◆ **SOURCE DOCUMENT**:
———
Wildcards are permitted. The default path is all lbi-files in the Library subdirectory of the current directory.
 
.PARAMETER Include
Gets only the specified items. The value of this parameter qualifies the -Path parameter. Enter a path element or pattern, such as '*.lbi'.
Wildcards are permitted. The default value is '*.lbi'
 
.PARAMETER Exclude
Omits the specified items. The value of this parameter qualifies the -Path parameter.
Wildcards are permitted.
 
.PARAMETER BaseDir
Base directory for library files.
The default location is the current directory.
 
.PARAMETER Recurse
Gets the files in the specified path and in all child directory.
———
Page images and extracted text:
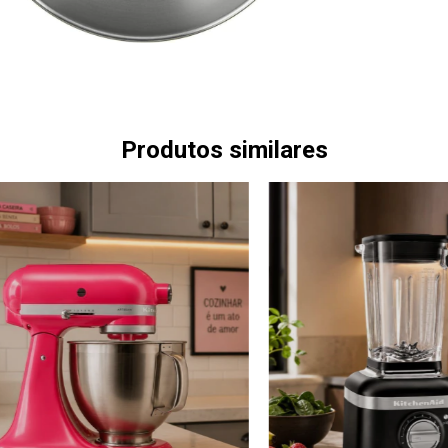
Produtos similares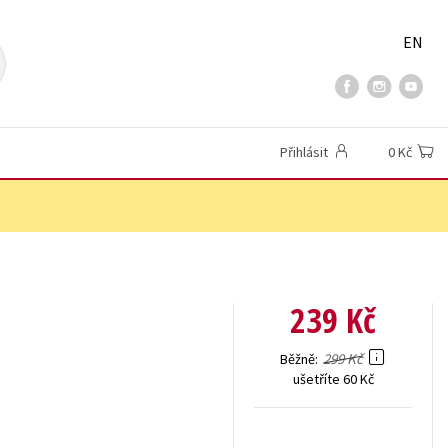
EN
Přihlásit
0 Kč
239 Kč
299 Kč
Běžně
ušetříte 60 Kč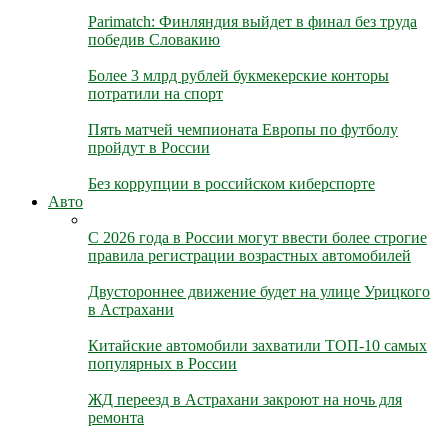
Parimatch: Финляндия выйдет в финал без труда
победив Словакию
Более 3 млрд рублей букмекерские конторы
потратили на спорт
Пять матчей чемпионата Европы по футболу
пройдут в России
Без коррупции в российском киберспорте
Авто
С 2026 года в России могут ввести более строгие
правила регистрации возрастных автомобилей
Двустороннее движение будет на улице Урицкого
в Астрахани
Китайские автомобили захватили ТОП-10 самых
популярных в России
ЖД переезд в Астрахани закроют на ночь для
ремонта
———
◆ **ABOUT THIS EXERCISE**:
Please copy the parameter documentation in full, word for word. The listing above is not needed.

◆ **SOLVED EXERCISE**:
Wildcards are permitted. The default path is all lbi-files in the Library subdirectory of the current directory.
 
.PARAMETER Include
Gets only the specified items. The value of this parameter qualifies the -Path parameter. Enter a path element or pattern, such as '*.lbi'.
Wildcards are permitted. The default value is '*.lbi'
 
.PARAMETER Exclude
Omits the specified items. The value of this parameter qualifies the -Path parameter.
Wildcards are permitted.
 
.PARAMETER BaseDir
Base directory for library files.
The default location is the current directory.
 
.PARAMETER Recurse
Gets the files in the specified path and in all child directory.